The detection and identification algorithms are based on classic empirical approaches and modern machine learning methodologies utilizing information from the ultraviolet to longwave infrared spectrum.

Manuel Arias

Manuel Arias is an expert in satellite-based remote sensing, knowledge area in which he started to work in 2003, with a special emphasis in research and development of novel applications for Oceanography, Climate Sciences and Environment.
Since 2013, and after working 10 years at the University of Cádiz (Spain), he gained a position in ARGANS Ltd (United Kingdom), being transferred to ARGANS France (France) in 2018. Since November 2021, he works for the research institute ICM-CSIC (Spain). His expertise relates to space-based observations of Salinity, Ocean Heat Content and Marine Litter.
Since 2016, he has been leading a number of projects for the development of Earth Observation capabilities devoted to marine litter, and in particular, macro plastic litter, with a special focus in the use of optical data for detection, classification and identification of floating debris. These activities include feasibility studies for a mission concept, and exploitation of Sentinel-2 and VHR data for marine litter mapping from space.
In 2020, he co-founded the creation of the IOCCG Taskforce that merges the international effort in this context, which counts with the support of NASA, ESA, JAXA e ISRO spaces agencies.

Janet salem

Janet has been working with the United Nations on environmental sustainability over the last 15 years, with a focus on sustainable resource management. Currently, she manages a program supported by the Government of Japan called Closing the Loop, which uses plastic pollution calculators and remote sensing from land and space to monitor plastic pollution in South East Asia cities, after which is supports them in the development of city action plans to prevent plastic leakage.
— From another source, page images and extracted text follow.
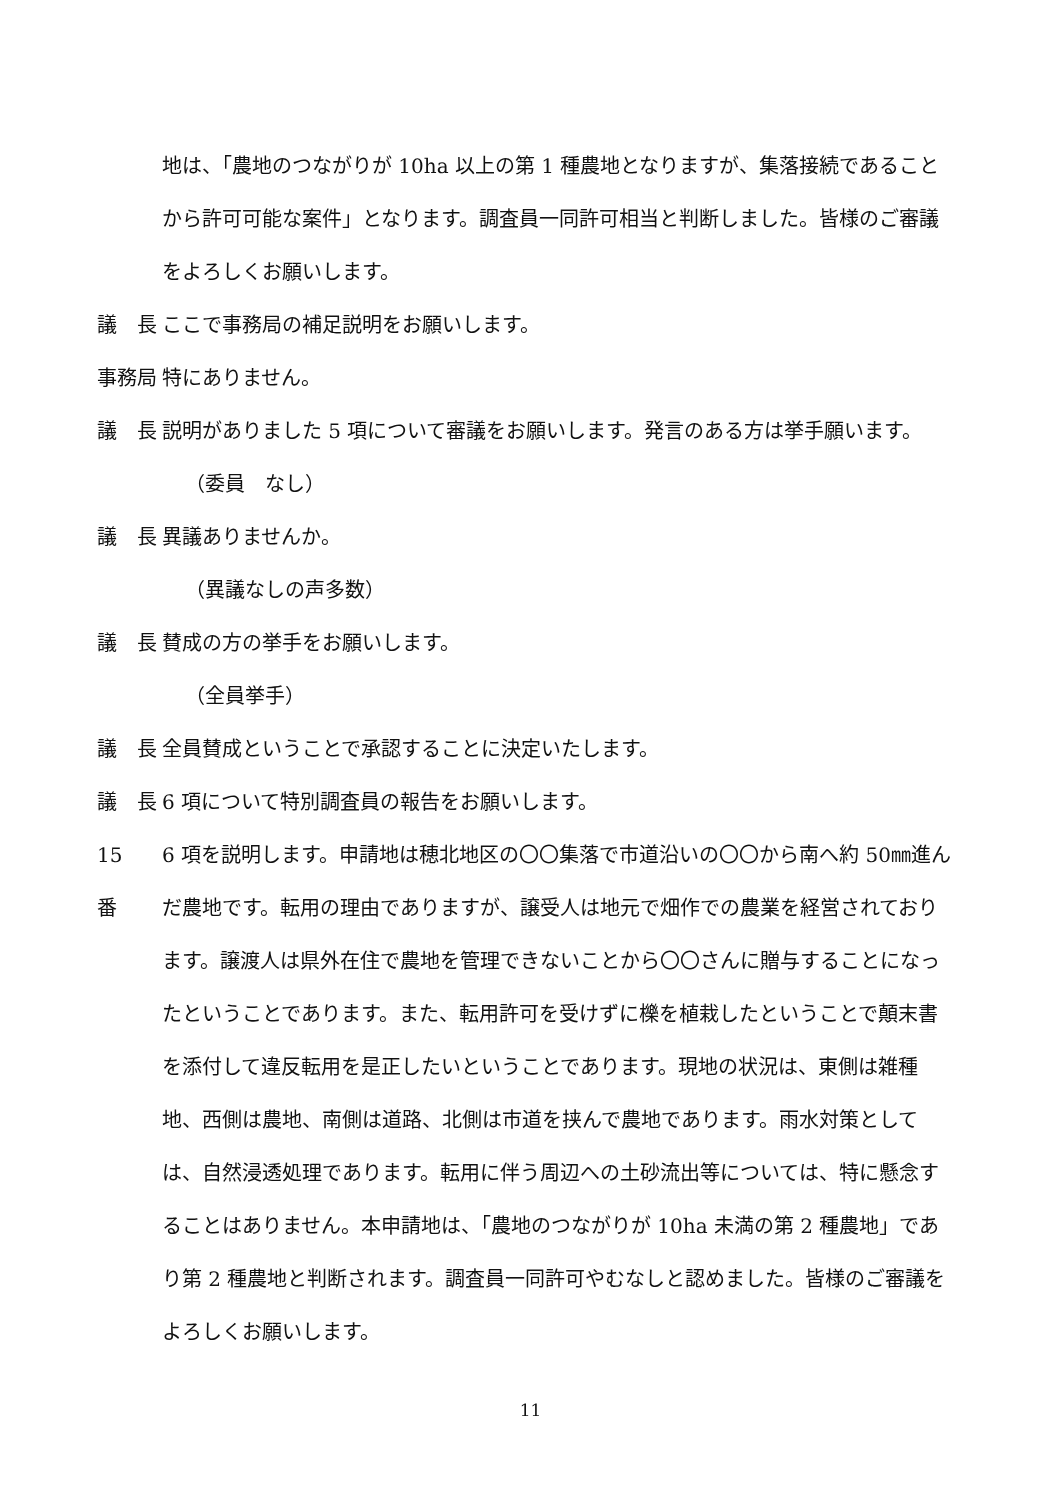地は、「農地のつながりが 10ha 以上の第 1 種農地となりますが、集落接続であることから許可可能な案件」となります。調査員一同許可相当と判断しました。皆様のご審議をよろしくお願いします。
議　長 ここで事務局の補足説明をお願いします。
事務局 特にありません。
議　長 説明がありました 5 項について審議をお願いします。発言のある方は挙手願います。
（委員　なし）
議　長 異議ありませんか。
（異議なしの声多数）
議　長 賛成の方の挙手をお願いします。
（全員挙手）
議　長 全員賛成ということで承認することに決定いたします。
議　長 6 項について特別調査員の報告をお願いします。
15　番 6 項を説明します。申請地は穂北地区の〇〇集落で市道沿いの〇〇から南へ約 50㎜進んだ農地です。転用の理由でありますが、譲受人は地元で畑作での農業を経営されております。譲渡人は県外在住で農地を管理できないことから〇〇さんに贈与することになったということであります。また、転用許可を受けずに櫟を植栽したということで顛末書を添付して違反転用を是正したいということであります。現地の状況は、東側は雑種地、西側は農地、南側は道路、北側は市道を挟んで農地であります。雨水対策としては、自然浸透処理であります。転用に伴う周辺への土砂流出等については、特に懸念することはありません。本申請地は、「農地のつながりが 10ha 未満の第 2 種農地」であり第 2 種農地と判断されます。調査員一同許可やむなしと認めました。皆様のご審議をよろしくお願いします。
11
Previously her focus has been on sustainable consumption and production, and circular economy solutions, which she applied through science policy interfaces (International Resource Panel), national policy development, private sector strategy, education and consumer facing programs. She established the Asia Circular Economy Leadership Academy, and the Asia Pacific Low carbon lifestyles challenge, a startup competition for entrepreneurs with alternatives to single use plastics and carbon intensive products. Her key interest with regards to the use of remote sensing for plastic pollution is building a digital twin of the natural world to enable cooperation between stakeholders to prevent pollution. She has a Masters degree in Environmental Engineering from the University of New South Wales (Australia), and is currently undertaking a part-time PhD on Integrated Sustainability Analysis at the University of Sydney.

Amandine Declerck

Marine litter Initiatives at SUEZ Smart Environnemental Solutions

Dr. Amandine Declerck holds a PhD in Physical Oceanography, with a specialization in coastal hydrodynamics. She joined SUEZ after her PhD in 2017. She leads both research and operational projects, with applications involving ocean monitoring and modelling. She is an expert in coastal circulation and related transport modelling. She conducted several advanced studies in various coastal environments, including estuarine areas with strong influence of local river plumes and urban sewer systems outflows. She is also lead in the development of SUEZ solution (i) as part of Plastic Less Society Feasibility Study, aiming at developing services to reduce marine plastic litter, (ii) and as part of MedEOS project aiming at monitoring water quality parameters using Earth Observation in the Mediterranean coastal area.

Vítor Verdelho Vieira

The relevance of of Remote sensing for marine litter detection – in seaweed harvesting

Vitor Verdelho Vieira is mentor of several companies that he co-founded with partners in different sectors. He started his first microalgae biotech company Necton, SA – www.necton.pt in March 1989, which is now an European leader in the production and sale of traditional sea salt and fleur de sel, as well as the production of microalgae for aquaculture and cosmetics. He is also co-founder and board member of A4F – Algae for Future, SA – www.a4f.pt an international reference company in the sector of macro and microalgae technologies and bioengineering.

Sabine Strnad

Sabine Strnad currently serves as Senior Advisor Knowledge Sharing & Data for the Alliance to End Plastic Waste. She has over 30 years’ experience in solid waste management at local, regional, state and international levels working across Europe, Africa, South Pacific, South-America and Asia in public and private sectors. She is a recognized expert in waste and plastic waste recovery and recycling, environmental reporting and sustainability and pioneered on Stewardship and the Extended Producer Responsibility principle. Sabine is also the author of a waste recycling handbook. She holds a bachelor’s degree in plastics engineering, a bachelor’s degree in environmental management and a master’s degree in economics

Eduardo Silva

Hyperspectral Imaging System for Marine Litter Detection

Professor Eduardo Silva is the Coordinator of the Centre for Robotics and Autonomous Systems (CRAS) at INESC TEC and Professor at the School of Engineering (ISEP) of the Porto Polytechnic Institute (IPP). He has a PhD in Electrical and Computer Engineering from the University of Porto. His main research areas are marine robotics, control architectures, perception and navigation for autonomous robots. He has participated in more than 14 research projects and has more than 60 publications in the area of the Field Robotics.